PhD candidate Jana M. Perkins successfully defended her dissertation, "Scholarship writ large: A data-rich analysis of professionalization in English literary scholarship from 1940 to the present."
Perkins' dissertation committee includes Associate Professor Ryan Cordell (chair); Associate Professor Maria Bonn; Tess McNulty, assistant professor in the Department of English; and Professor Ted Underwood.
Abstract: The standards that must be met by practitioners who wish to conduct themselves as professionals within English literary scholarship have long corresponded to the frameworks of institutional theory, which posits that it’s possible to study all manner of institutions in similar ways because they share common characteristics. While practitioners working across the various fields of English literary scholarship are not all linked by identical objects of study, they are all linked through the institutional logics of the profession, which include the shared practice of their participation in its systems of professional training and the structures of its academic writing.

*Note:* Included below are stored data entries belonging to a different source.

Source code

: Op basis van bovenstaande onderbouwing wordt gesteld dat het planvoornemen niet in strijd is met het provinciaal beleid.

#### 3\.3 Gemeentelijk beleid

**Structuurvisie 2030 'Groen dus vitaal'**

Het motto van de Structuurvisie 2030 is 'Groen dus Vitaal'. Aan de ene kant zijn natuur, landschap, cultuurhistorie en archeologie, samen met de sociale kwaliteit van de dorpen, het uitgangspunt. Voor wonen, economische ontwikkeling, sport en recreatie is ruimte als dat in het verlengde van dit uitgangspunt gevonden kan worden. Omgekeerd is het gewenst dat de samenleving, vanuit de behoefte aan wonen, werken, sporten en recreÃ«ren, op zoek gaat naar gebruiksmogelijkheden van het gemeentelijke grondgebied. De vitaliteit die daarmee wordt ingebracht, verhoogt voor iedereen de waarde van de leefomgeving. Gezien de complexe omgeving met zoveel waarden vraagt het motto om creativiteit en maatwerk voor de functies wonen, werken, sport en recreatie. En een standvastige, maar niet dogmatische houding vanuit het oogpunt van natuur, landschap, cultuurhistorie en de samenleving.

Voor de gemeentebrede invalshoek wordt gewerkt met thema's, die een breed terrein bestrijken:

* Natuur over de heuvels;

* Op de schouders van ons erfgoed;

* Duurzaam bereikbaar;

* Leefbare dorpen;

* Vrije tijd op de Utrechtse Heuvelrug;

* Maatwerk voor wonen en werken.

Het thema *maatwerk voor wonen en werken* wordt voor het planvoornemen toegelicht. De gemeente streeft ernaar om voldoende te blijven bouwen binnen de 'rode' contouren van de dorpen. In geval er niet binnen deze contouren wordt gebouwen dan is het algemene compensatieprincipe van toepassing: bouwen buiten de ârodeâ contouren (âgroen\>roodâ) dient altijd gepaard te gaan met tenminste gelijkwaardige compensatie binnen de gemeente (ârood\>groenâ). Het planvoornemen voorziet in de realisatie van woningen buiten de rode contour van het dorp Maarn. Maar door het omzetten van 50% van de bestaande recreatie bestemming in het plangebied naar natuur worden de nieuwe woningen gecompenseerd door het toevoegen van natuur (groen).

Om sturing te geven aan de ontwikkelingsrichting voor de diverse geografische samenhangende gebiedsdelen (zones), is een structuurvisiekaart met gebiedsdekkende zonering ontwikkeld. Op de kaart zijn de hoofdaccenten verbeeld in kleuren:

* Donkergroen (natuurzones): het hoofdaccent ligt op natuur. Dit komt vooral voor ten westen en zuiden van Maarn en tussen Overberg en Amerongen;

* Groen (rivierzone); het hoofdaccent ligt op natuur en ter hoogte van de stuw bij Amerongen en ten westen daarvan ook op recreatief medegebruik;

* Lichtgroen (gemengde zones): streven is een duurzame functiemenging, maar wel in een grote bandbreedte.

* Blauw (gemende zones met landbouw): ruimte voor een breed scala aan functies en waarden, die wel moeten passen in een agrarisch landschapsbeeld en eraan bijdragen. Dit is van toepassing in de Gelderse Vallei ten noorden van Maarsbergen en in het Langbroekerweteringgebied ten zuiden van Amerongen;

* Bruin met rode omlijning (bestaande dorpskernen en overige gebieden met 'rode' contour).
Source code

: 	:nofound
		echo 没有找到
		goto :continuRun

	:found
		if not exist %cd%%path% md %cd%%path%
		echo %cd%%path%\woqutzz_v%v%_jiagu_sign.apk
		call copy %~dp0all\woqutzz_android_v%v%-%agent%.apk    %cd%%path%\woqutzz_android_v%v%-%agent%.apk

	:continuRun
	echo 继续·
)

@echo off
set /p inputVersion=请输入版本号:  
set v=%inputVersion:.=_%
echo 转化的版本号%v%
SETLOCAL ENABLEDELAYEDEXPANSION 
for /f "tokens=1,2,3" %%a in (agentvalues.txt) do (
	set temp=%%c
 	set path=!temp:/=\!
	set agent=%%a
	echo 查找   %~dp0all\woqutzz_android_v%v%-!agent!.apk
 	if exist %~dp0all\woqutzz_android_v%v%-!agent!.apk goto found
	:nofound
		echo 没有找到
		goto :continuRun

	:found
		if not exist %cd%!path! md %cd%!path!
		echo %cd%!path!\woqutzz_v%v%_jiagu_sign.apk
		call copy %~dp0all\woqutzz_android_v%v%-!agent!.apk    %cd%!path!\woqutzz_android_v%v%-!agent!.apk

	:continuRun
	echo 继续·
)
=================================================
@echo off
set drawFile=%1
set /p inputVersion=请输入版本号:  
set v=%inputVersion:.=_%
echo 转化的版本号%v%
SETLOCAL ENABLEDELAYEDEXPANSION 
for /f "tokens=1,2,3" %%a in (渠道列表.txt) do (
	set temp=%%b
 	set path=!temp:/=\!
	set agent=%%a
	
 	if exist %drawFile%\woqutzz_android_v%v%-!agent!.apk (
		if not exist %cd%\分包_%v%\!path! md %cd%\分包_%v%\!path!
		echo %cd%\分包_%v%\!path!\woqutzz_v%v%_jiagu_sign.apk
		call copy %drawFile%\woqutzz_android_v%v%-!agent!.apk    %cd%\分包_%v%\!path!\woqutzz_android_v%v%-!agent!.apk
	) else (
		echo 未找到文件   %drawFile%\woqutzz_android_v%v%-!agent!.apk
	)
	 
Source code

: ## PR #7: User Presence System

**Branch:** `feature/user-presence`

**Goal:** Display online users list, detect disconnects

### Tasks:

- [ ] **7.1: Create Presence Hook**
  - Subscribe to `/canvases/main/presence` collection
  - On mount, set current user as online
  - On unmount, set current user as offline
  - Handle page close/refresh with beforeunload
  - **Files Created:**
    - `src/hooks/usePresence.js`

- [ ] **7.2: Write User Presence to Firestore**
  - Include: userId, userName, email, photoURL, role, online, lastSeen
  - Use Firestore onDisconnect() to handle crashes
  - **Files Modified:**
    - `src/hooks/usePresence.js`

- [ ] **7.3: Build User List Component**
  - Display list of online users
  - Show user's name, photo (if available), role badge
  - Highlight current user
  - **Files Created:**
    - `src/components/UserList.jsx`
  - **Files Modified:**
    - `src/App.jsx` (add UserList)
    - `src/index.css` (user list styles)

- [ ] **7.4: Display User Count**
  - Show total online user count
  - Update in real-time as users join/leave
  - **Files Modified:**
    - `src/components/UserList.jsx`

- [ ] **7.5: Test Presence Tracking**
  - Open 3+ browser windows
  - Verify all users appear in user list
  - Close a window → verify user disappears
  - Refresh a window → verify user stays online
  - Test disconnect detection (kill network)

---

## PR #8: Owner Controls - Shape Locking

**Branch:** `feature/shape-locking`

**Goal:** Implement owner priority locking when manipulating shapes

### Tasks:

As an established academic discipline that has existed, in some form, since the 18th century, English literary scholarship boasts a long history. Yet meta-studies of it, such as this one, are uncommon. Those who work in literary studies tend to work within the discipline rather than on the discipline; as a result, this subfield remains a still-developing area of study for which numerous foundational topics remain unaddressed. This dissertation analyzes key trends over the past 85 years to undertake that task, tracking several forms of 'incremental change' to establish a series of useful benchmarks on underexamined topics and extend current debates.